It was time.
Time for the end. I was sitting there, on the edge of the mountain of the lord. Time for my trial.
I was accused of sinful acts. I was accused of ordaining myself to a lifetime in hell. I was ACCUSED of doing such things as blasphemy, lust, greed, and all the things that make myself a sinner. I had to jump.
Approaching me was an army like none other. It consisted of several thousand demons, beasts of the deep, hellfire angels, and Satan himself. Here I stood on a mountain of the lord, with all the evil beings staring me in the face. A few more minutes and I would be a goner. I had to jump.
If I didn’t jump, then I would be torn to shreds. If I jumped, my life would be forfeit. Either way, it didn’t look good.
So here I was, just standing and waiting. I didn’t know what to do. I thought to pray. Pray I did.
I told the lord I knew that throughout my life, I had done acts of evil against his most holy name. I had done many things I now regret, as I stand on this peak. I told him that through the years, I always loved him and believed in him. I think he heard me.
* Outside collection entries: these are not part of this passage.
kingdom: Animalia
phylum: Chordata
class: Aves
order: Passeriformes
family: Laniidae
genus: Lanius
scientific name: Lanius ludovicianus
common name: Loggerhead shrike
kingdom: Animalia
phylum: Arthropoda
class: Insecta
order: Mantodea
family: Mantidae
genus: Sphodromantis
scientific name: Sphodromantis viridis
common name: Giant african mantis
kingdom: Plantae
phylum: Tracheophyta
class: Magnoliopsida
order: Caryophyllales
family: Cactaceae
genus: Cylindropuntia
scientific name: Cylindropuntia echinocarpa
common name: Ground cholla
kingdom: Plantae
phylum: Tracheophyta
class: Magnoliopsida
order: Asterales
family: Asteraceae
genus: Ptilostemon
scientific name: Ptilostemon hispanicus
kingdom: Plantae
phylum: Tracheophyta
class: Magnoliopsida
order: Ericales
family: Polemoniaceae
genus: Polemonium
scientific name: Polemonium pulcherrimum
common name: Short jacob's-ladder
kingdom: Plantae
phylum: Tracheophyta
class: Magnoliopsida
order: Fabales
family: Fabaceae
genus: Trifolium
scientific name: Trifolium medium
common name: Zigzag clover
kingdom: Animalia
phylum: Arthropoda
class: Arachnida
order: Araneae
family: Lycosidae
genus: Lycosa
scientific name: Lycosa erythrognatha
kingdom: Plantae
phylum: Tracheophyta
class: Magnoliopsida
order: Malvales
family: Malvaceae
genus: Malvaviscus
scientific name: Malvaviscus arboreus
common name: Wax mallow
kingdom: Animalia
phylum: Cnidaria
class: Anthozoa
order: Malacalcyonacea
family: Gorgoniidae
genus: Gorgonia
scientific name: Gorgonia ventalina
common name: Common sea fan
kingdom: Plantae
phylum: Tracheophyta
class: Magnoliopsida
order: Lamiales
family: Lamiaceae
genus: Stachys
NO. Not now. Of all the things he could have sent me, he sent me a HUMAN. He sent me a human being down to help me.
The man looked at me with pity in his eyes. He had one parachute. “Here,” he said, “Take it.” Then he jumped off. NO. NO. He didn’t have to die. WHY DID HE JUMP FOR ME? WHY DID THIS MAN JUMP FOR ME? I DON’T DESERVE IT.
I strapped on the parachute, a sturdy yet crude gift from God, and I descended from the mountain of evil that lurks to devour me. When I reached the bottom, I saw the torn, lifeless body of the man who jumped. NO. Not him. Anyone but him. He didn’t deserve to die. I should have jumped first, not him. Why did Jesus have to jump for me?